THE TASK
Your answer must consist of one number: how many lines in the records contain "When".

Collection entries
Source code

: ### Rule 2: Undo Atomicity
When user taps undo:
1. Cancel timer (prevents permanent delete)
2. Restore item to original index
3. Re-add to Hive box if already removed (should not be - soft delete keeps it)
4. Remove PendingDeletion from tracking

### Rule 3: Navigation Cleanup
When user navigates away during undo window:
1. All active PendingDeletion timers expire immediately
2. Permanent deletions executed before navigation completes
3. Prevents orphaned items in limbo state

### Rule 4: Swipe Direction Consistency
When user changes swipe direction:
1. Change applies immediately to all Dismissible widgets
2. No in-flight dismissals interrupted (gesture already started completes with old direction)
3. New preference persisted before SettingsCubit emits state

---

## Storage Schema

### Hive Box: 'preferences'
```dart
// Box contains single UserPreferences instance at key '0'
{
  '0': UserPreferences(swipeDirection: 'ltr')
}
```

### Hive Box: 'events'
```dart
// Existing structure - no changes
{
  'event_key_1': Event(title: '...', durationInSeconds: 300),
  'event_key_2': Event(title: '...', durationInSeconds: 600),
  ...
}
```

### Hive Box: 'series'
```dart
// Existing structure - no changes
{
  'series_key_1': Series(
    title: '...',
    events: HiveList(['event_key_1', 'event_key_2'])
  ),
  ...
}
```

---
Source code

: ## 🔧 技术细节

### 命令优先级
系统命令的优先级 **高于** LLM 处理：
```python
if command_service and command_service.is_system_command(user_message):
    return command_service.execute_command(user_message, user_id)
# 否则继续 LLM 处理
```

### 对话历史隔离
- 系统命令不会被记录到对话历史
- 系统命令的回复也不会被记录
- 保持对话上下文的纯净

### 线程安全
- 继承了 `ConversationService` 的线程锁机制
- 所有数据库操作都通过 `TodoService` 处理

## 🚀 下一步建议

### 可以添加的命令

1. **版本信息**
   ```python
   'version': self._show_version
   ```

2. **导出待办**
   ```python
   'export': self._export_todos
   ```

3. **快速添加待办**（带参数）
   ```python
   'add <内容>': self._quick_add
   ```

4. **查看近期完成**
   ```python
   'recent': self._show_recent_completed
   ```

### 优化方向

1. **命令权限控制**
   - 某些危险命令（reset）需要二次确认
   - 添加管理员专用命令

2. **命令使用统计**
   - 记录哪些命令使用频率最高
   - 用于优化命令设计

EXERCISE ANSWER
3